[The task] Write out every line of the records below word for word, leaving out the pictures.

[Records shown]
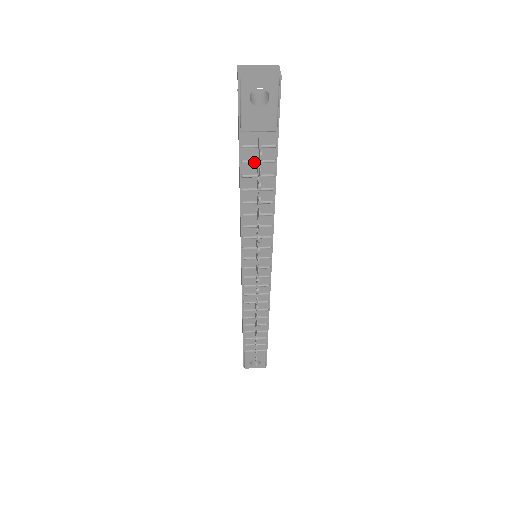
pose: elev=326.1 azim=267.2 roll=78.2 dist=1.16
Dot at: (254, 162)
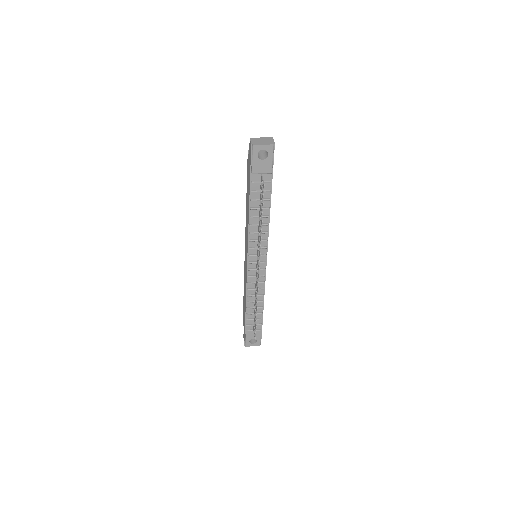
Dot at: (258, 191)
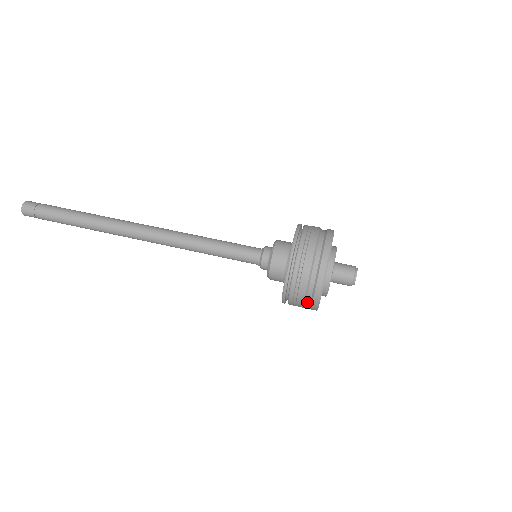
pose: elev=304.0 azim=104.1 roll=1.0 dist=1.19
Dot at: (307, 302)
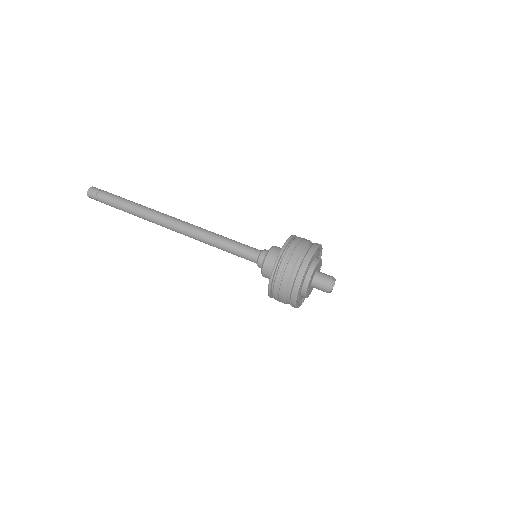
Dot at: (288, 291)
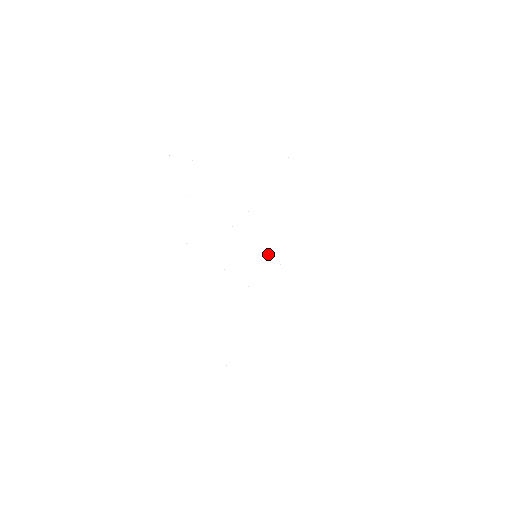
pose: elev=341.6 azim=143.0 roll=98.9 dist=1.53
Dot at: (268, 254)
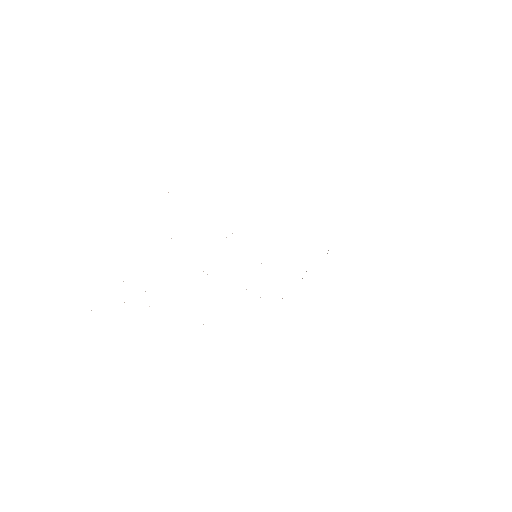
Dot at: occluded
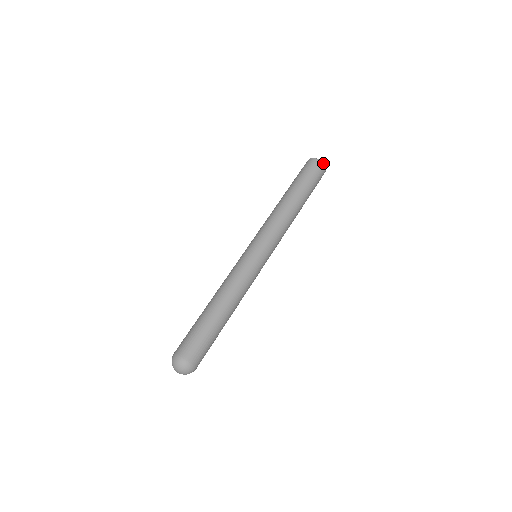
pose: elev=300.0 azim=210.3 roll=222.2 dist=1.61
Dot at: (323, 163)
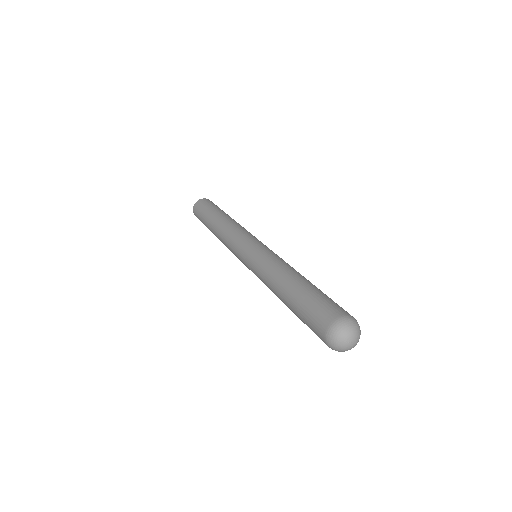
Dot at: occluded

[Result for this exercise]
pose: elev=326.1 azim=267.2 roll=78.2 dist=1.16
Dot at: (254, 162)
Dot at: (258, 191)
pose: elev=304.0 azim=104.1 roll=1.0 dist=1.19
Dot at: (307, 302)
Dot at: (288, 291)
pose: elev=341.6 azim=143.0 roll=98.9 dist=1.53
Dot at: (268, 254)
Dot at: occluded
pose: elev=300.0 azim=210.3 roll=222.2 dist=1.61
Dot at: (323, 163)
Dot at: occluded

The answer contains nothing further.